Das Perfide an diesen Schauprozessen gegen die Systemopposition in Russland ist ja zugleich, dass der Tod der Betroffenen nicht nur (vielleicht einmal mit Ausnahme des Mordes am damals wichtigsten russischen Putin-Kritikers Boris Nemzow am 27.2.2015, der drei Stunden nach einem Live-Radiointerview, in welchem Putin explizit als Mörder und Verbrecher bezeichnet hatte, in Moskau auf der Großen Moskwa-Brücke quasi auf offener Straße erschossen wurde) durch Giftattacken an sie herantritt, sondern in ähnlichen Fällen auch ganz inkrementell erfolgen kann, dass man also etwas weniger stark vergiftete (oder eben wider Erwarten überlebende Oppositionelle) danach auf Dekaden hinaus wegsperrt in irgendwelche Lager, um dann jedoch einen inkrementellen Tod derer herbeizuführen.

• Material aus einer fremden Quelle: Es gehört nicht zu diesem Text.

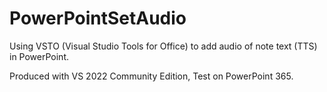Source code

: # PowerPointSetAudio

Using VSTO (Visual Studio Tools for Office) to add audio of note text (TTS) in PowerPoint.

Produced with VS 2022 Community Edition, Test on PowerPoint 365.
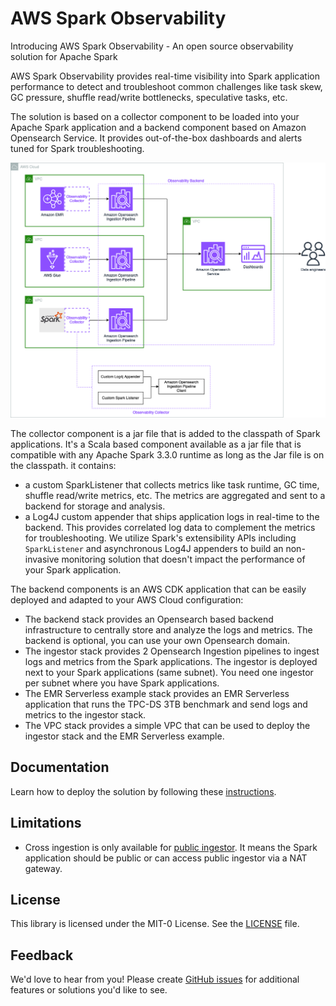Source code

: # AWS Spark Observability

Introducing AWS Spark Observability - An open source observability solution for Apache Spark

AWS Spark Observability provides real-time visibility into Spark application performance to detect and troubleshoot common challenges like task skew, GC pressure, shuffle read/write bottlenecks, speculative tasks, etc.

The solution is based on a collector component to be loaded into your Apache Spark application and a backend component based on Amazon Opensearch Service. It provides out-of-the-box dashboards and alerts tuned for Spark troubleshooting.

![architecture](./static/spark-obs.png)

The collector component is a jar file that is added to the classpath of Spark applications. 
It's a Scala based component available as a jar file that is compatible with any Apache Spark 3.3.0 runtime as long as the Jar file is on the classpath. it contains:
 * a custom SparkListener that collects metrics like task runtime, GC time, shuffle read/write metrics, etc. The metrics are aggregated and sent to a backend for storage and analysis.
 * a Log4J custom appender that ships application logs in real-time to the backend. This provides correlated log data to complement the metrics for troubleshooting.
We utilize Spark's extensibility APIs including `SparkListener` and asynchronous Log4J appenders to build an non-invasive monitoring solution that doesn't impact the performance of your Spark application.

The backend components is an AWS CDK application that can be easily deployed and adapted to your AWS Cloud configuration:
 * The backend stack provides an Opensearch based backend infrastructure to centrally store and analyze the logs and metrics. 
   The backend is optional, you can use your own Opensearch domain.
 * The ingestor stack provides 2 Opensearch Ingestion pipelines to ingest logs and metrics from the Spark applications. 
   The ingestor is deployed next to your Spark applications (same subnet). You need one ingestor per subnet where you have Spark applications.
 * The EMR Serverless example stack provides an EMR Serverless application that runs the TPC-DS 3TB benchmark and send logs and metrics to the ingestor stack.
 * The VPC stack provides a simple VPC that can be used to deploy the ingestor stack and the EMR Serverless example.

## Documentation

Learn how to deploy the solution by following these [instructions](./GETTING-STARTED.md).

## Limitations

 * Cross ingestion is only available for [public ingestor](https://docs.aws.amazon.com/opensearch-service/latest/developerguide/configure-client.html#configure-client-auth). 
   It means the Spark application should be  public or can access public ingestor via a NAT gateway.

## License
This library is licensed under the MIT-0 License. See the [LICENSE](LICENSE) file.

## Feedback
We'd love to hear from you! Please create [GitHub issues](https://github.com/awslabs/aws-data-solutions-framework/issues) for additional features or solutions you'd like to see.


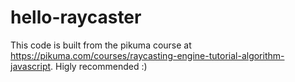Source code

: # hello-raycaster
This code is built from the pikuma course at https://pikuma.com/courses/raycasting-engine-tutorial-algorithm-javascript. Higly recommended :)

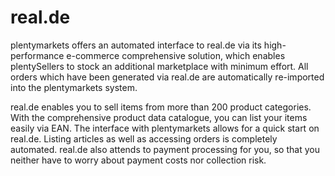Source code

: # real.de

<div class="container-toc"></div>

plentymarkets offers an automated interface to real.de via its high-performance e-commerce comprehensive solution, which enables plentySellers to stock an additional marketplace with minimum effort. All orders which have been generated via real.de are automatically re-imported into the plentymarkets system.

real.de enables you to sell items from more than 200 product categories. With the comprehensive product data catalogue, you can list your items easily via EAN. The interface with plentymarkets allows for a quick start on real.de. Listing articles as well as accessing orders is completely automated. real.de also attends to payment processing for you, so that you neither have to worry about payment costs nor collection risk.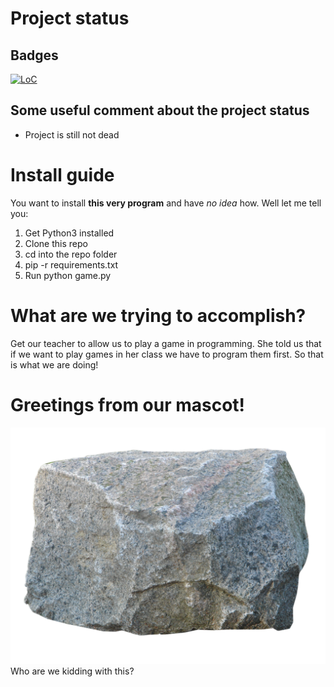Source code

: # Project status

## Badges
[![LoC](https://tokei.rs/b1/gitlab/satcom886/python_sutff/python_game?category=code)](https://gitlab.com/satcom886/python_stuff)

## Some useful comment about the project status
 * Project is still not dead

# Install guide
You want to install **this very program** and have *no idea* how. Well let me tell you:

1. Get Python3 installed
1. Clone this repo
1. cd into the repo folder
1. pip -r requirements.txt
1. Run python game.py

# What are we trying to accomplish?
Get our teacher to allow us to play a game in programming.
She told us that if we want to play games in her class we have to program them first.
So that is what we are doing!

# Greetings from our mascot!
![Our mascot](Resources/rock.png)
Who are we kidding with this?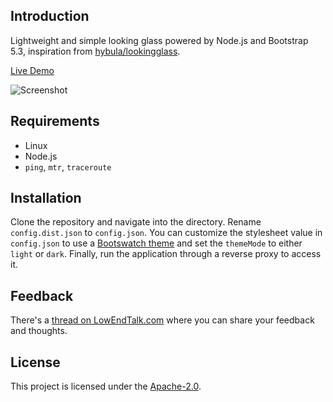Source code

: ## Introduction
Lightweight and simple looking glass powered by Node.js and Bootstrap 5.3, inspiration from [hybula/lookingglass](https://github.com/hybula/lookingglass).

[Live Demo](https://lg-de-fra.erpa.cc/)

![Screenshot](https://i.imgur.com/2PzRoDI.jpeg)

## Requirements
- Linux
- Node.js
- `ping`, `mtr`, `traceroute`

## Installation
Clone the repository and navigate into the directory. Rename `config.dist.json` to `config.json`. You can customize the stylesheet value in `config.json` to use a [Bootswatch theme](https://bootswatch.com/) and set the `themeMode` to either `light` or `dark`. Finally, run the application through a reverse proxy to access it.

## Feedback
There's a [thread on LowEndTalk.com](https://lowendtalk.com/discussion/198310/looking-glass-project-with-node-js) where you can share your feedback and thoughts.

## License
This project is licensed under the [Apache-2.0](LICENSE).
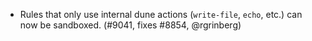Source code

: - Rules that only use internal dune actions (`write-file`, `echo`, etc.) can
  now be sandboxed. (#9041, fixes #8854, @rgrinberg)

Natürlich überlässt der russische Geheimdienst da nichts dem Zufall und ein natürlicher Tod durch Folgeschäden einer Ursprungsvergiftung wird dann noch durch ''Maßnahmen’’ massiv beschleunigt. Etwas in dieser Art dürfte nun den Tod Nawalnys herbeigeführt haben. Und etwas in dieser Art dürfte bald, traurige Prophezeiung, einem weiteren unendlich mutigen Putin-Kritiker widerfahren, der exakt wie Nawalny seit Jahren Putin in öffentlichen Interviews, zB im amerikanischen Fernsehen, so deutlich kritisiert und ''offenlegt’’ wie kein zweiter. Ein Mann, der selbst bereits zweimal schwer vergiftet wurde, mit schweren Folgen für seine Gesundheit überlebt hat und ebenso wie Nawalny aus dem sicheren amerikanischen Exil heraus zur Terminstellung seiner Schauprozesse nach Russland zurückgekehrt ist, wohlwissend, dass er seine Frau nie wieder sehen wird. Diesen mutigen Mann kennen auch in Deutschland noch die wenigsten und ich möchte meine Leser schon allein aus Respekt vor und Solidarität mit den russischen Oppositionellen darum bitten, dieses Interview mit ihm von vor sechs Jahren unbedingt komplett zu schauen. Bitte keine Ausreden!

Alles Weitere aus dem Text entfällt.